How is sepsis defined according to the Sepsis-3 task force definition from 2016?
-Sepsis is defined as life-threatening organ dysfunction caused by a dysregulated host response to infection.
What are the clinical criteria used to identify sepsis before the Sepsis-3 definition?
-Before the Sepsis-3 definition, sepsis was identified using the SIRS criteria, which include temperature greater than 38 or less than 36 degrees Celsius, heart rate greater than 90 beats per minute, respiratory rate greater than 20 breaths per minute, and white blood cell count greater than 12,000 or less than 4,000 or greater than 10 percent bands.
What is the qSOFA score and how is it used?
-qSOFA stands for quick Sequential Organ Failure Assessment and is used to identify patients with suspected infection likely to have sepsis or patients with sepsis at high risk of deterioration or poor outcome. It is composed of three variables: systolic hypotension less than 100 mmHg, respiratory rate greater than 22 breaths per minute, and altered mental status.
What is the clinical definition of septic shock according to the Sepsis-3 guidelines?

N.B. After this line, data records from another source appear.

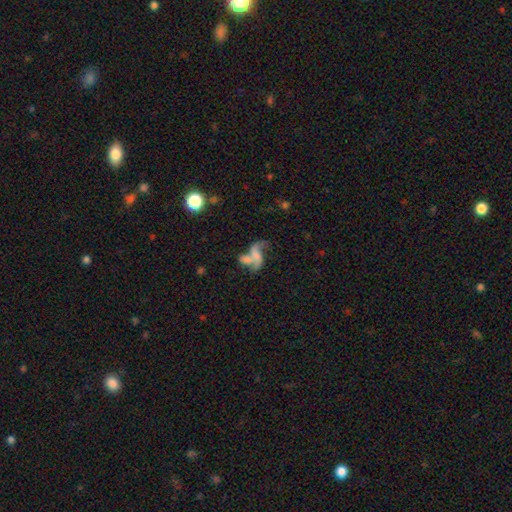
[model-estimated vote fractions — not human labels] smooth-or-featured: featured or disk: 66% | smooth: 23% | star or artifact: 11%
  disk-edge-on: no: 96% | yes: 4%
    bar: no: 61% | weak: 30% | strong: 9%
    has-spiral-arms: yes: 80% | no: 20%
      spiral-winding: loose: 82% | medium: 15% | tight: 3%
      spiral-arm-count: 2: 76% | 1: 11% | can't tell: 6% | 3: 4% | 4: 2% | more than 4: 2%
    bulge-size: none: 49% | small: 27% | moderate: 17% | large: 5% | dominant: 2%
  merging: merger: 44% | none: 25% | major disturbance: 20% | minor disturbance: 12%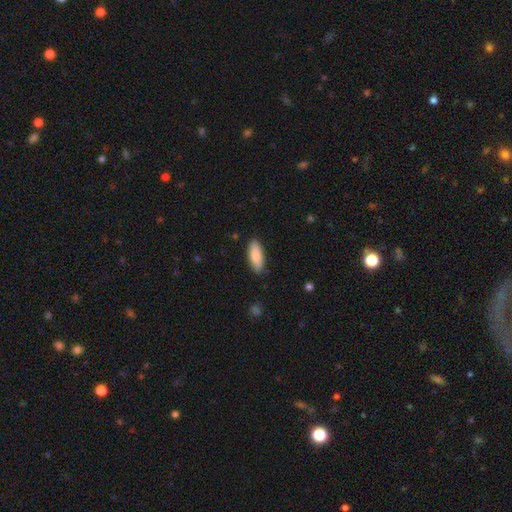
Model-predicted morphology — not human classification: The model was most divided on "how rounded": in between: 74%, cigar-shaped: 24%, round: 2%. More confident: merging — none (87%); smooth or featured — smooth (87%).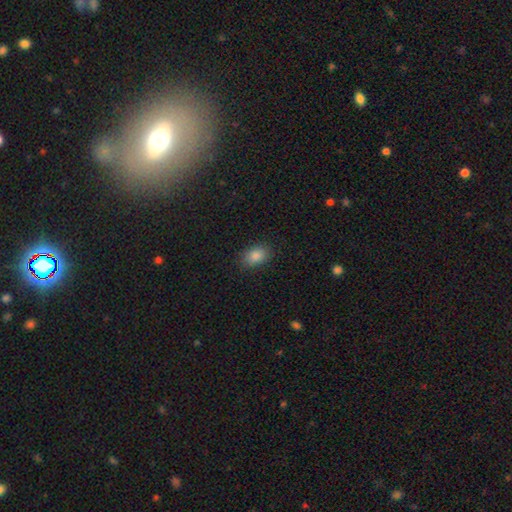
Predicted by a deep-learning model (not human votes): Smooth or featured: smooth — 85% (star or artifact — 10%)
How rounded: in between — 84% (round — 15%)
Merging: none — 86% (minor disturbance — 10%)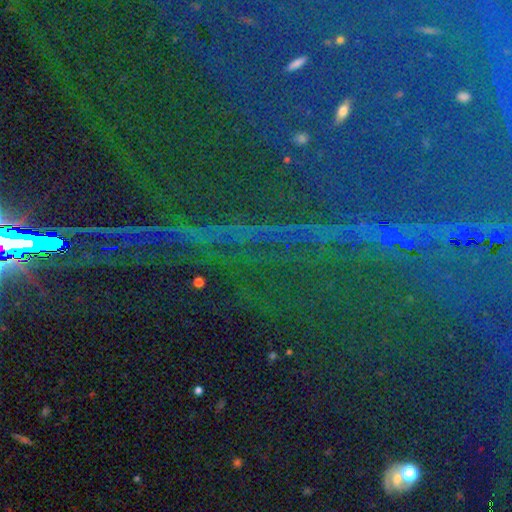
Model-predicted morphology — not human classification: This appears to be a star or artifact, not a galaxy (89%).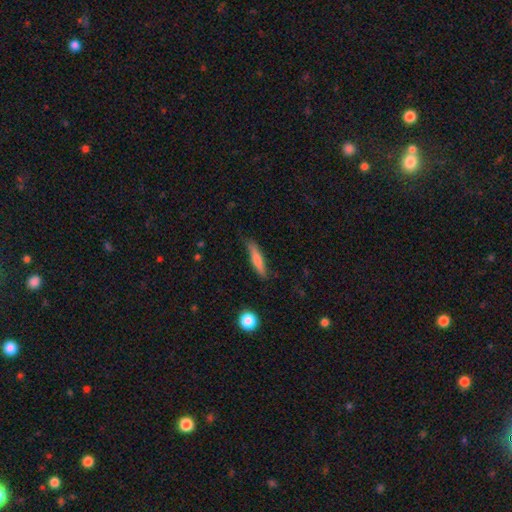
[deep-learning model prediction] Smooth or featured? smooth (64%)
How rounded? cigar-shaped (88%)
Merging? none (82%)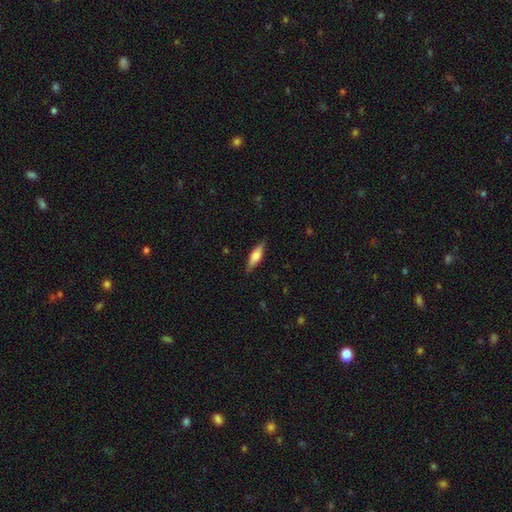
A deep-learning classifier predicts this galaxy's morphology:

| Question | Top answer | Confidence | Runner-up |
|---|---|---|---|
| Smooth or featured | smooth | 67% | featured or disk (28%) |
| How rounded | cigar-shaped | 50% | in between (47%) |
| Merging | none | 85% | minor disturbance (12%) |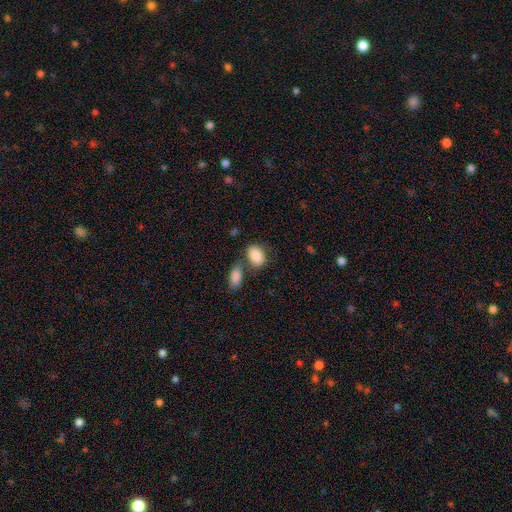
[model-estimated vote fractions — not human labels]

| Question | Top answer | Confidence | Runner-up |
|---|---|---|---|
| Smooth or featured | smooth | 86% | featured or disk (8%) |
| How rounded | in between | 84% | round (14%) |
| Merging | none | 54% | merger (26%) |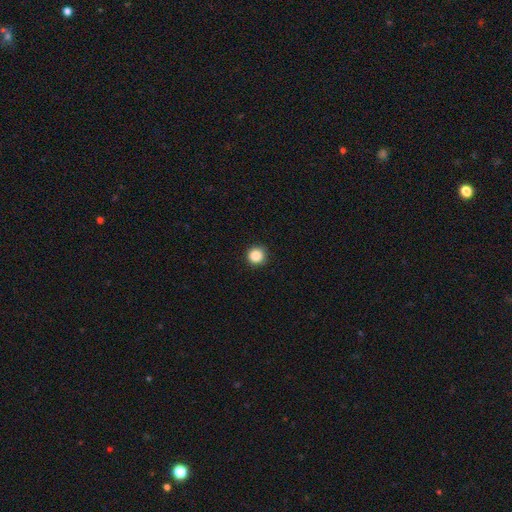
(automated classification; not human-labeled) This appears to be a smooth galaxy with no disk features (87%) that is round (96%). Merging: none (93%).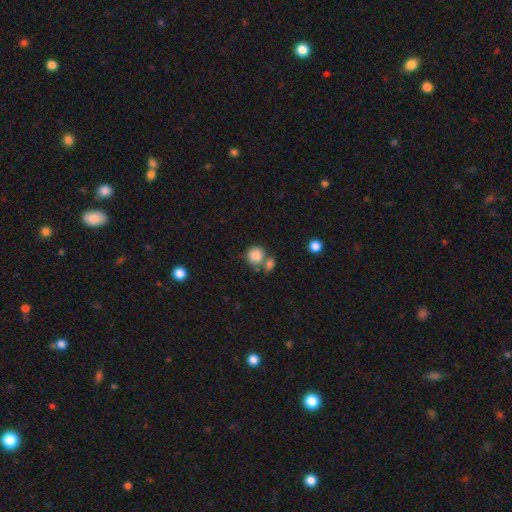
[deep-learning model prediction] This is clearly a smooth galaxy (84%). How rounded: clearly round (82%). Merging: possibly none (48%).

-Septic shock is defined as sepsis with persistent hypotension requiring vasopressors to maintain a mean arterial pressure (MAP) of at least 65 mmHg and a serum lactate greater than 2 mmol/L despite adequate fluid resuscitation.
What types of infections are most commonly associated with sepsis?
-Sepsis is most commonly caused by infections of the respiratory system, followed by infections of the gastrointestinal and genitourinary systems.
What are the clinical manifestations of septic shock?
-Clinical manifestations of septic shock include hypotension, tachycardia, altered mental status, and signs of poor perfusion such as mottling or oliguria.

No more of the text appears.